> [DOCUMENT PASSAGE]:
* * * * *

Furthermore, since C13 treatment induced AMPK phosphorylation in mouse epidermal cells, we investigated AMPK kinetics during wound healing. We found that C13 treatment caused phosphorylation of AMPK in the wound, coinciding with the timing of actin cable formation, and suppressed Rac1 signaling, a molecule involved in the formation of filopodia.
While AMPK has been implicated in atherosclerosis and cancer metastasis, little is known concerning its underlying mechanisms [
22]. However, AMPK’s ability to regulate cell migration suggests that it is associated with wound healing [
23]. In particular, administration of drugs such as AICAR and A769662, which cause AMPK activation, has been reported to cause actin cytoskeleton remodeling in epithelial cells [
11]. In our previous study, administration of AICAR reduced scarring in mouse fetuses [
6]. The identified AMPK activators are primarily selective for β1 subunit-containing AMPK complexes, which offers an opportunity to study the role of various β subunit isoforms [
24,
25]. However, its usefulness is limited when studying AMPK function in cells or tissues that express primarily β2-containing complexes. Unlike these AMPK activators, C13 is completely selective for AMPK when compared with other AMP-regulated or metabolizing enzymes and has the detailed characterization and potential mechanism of action of an AMP-mimetic but α1-selective AMPK activator [
26]. α1-containing complexes are preferred, which may limit their use for some indications; however, along with β-isoform selective activators, such as A769662 and AICAR, this is an indication that α-isoform specific activators can be developed. Elucidating the isoforms in epidermal cells involved in wound healing will provide a basis for determining more correct indications for these AMPK activators.
Another important finding of this study is that while the actin skeleton was remodeled via AMPK activation, Rac1, which is involved in leaflet pseudopodia formation, was suppressed and cell migration was inhibited. One recent study reported that the inhibition of vascular smooth muscle cell migration through the Pdlim5 pathway by metformin, another AMPK activator, inhibited the progression of atherosclerosis, which is accelerated in diabetes [
27]. In other words, our results suggest that AMPK activation may inhibit Rac1 activation and mobilize actin cable formation instead of leaflet pseudopodia formation and cell migration in mouse epithelial cells.
Indeed, recent reports indicate that aggregating cell migration in mechanical heterogeneity is driven by Rac1, or ROCK and myosin IIA-dependent cytoskeletal tension, and that cytoskeletal tension across the epithelial tissue is linked to F-actin and myosin-IIA throughout [
28]. In other words, they cooperate to form a skirting structure that modulates collective tissue behavior on an exogenous matrix with mechanical heterogeneity. Thus, it is suggested that Rac1 regulation via AMPK activity may also be involved in collective cell migration that initiates tissue growth, remodeling, and morphogenesis by directing cell contractility.

* * * * *

> [WHAT YOU ARE ASKED TO DO]:
Answer these questions from the passage on AMPK and wound healing:
(a) Whose signaling did C13 treatment suppress in the wound?
(b) What did administration of AICAR reduce in mouse fetuses in the authors' previous study?
(c) Which AMPK activator was reported to inhibit vascular smooth muscle cell migration through the Pdlim5 pathway?

Stored dataset items
* * * * *

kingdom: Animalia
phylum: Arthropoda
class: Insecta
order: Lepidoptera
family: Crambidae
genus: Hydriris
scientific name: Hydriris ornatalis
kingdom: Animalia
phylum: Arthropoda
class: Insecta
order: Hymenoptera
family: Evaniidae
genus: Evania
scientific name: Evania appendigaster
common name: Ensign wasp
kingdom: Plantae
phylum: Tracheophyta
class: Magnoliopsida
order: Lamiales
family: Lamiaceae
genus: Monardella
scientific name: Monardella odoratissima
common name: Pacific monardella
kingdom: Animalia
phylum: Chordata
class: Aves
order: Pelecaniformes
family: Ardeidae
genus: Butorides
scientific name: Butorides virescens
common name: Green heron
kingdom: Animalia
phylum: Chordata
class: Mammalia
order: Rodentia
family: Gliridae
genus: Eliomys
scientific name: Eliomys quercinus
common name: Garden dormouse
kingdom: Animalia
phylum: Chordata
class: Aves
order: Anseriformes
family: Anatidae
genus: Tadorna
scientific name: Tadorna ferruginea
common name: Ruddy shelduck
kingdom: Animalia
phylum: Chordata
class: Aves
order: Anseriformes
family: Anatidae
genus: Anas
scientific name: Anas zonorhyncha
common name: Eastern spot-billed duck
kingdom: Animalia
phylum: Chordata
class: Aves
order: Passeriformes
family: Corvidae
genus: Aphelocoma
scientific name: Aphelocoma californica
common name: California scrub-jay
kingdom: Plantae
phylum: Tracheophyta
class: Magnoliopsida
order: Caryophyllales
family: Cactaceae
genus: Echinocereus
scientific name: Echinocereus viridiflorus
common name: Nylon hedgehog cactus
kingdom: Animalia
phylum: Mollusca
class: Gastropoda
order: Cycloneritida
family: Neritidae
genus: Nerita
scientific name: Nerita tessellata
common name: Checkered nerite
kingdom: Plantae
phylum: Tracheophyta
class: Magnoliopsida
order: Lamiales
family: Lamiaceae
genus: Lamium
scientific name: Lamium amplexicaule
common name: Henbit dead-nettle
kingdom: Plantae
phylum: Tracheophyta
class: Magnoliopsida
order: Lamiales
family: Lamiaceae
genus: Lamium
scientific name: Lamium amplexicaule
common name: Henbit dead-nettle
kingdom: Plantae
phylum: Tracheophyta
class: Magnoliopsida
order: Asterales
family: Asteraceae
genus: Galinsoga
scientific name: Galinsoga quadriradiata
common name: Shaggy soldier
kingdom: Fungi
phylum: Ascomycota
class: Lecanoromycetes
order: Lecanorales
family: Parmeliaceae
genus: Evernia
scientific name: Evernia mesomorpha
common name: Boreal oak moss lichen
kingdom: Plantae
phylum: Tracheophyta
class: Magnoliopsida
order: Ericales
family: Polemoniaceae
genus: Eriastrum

* * * * *

> [RESPONSE BELOW]:
(a) Rac1
(b) Scarring
(c) Metformin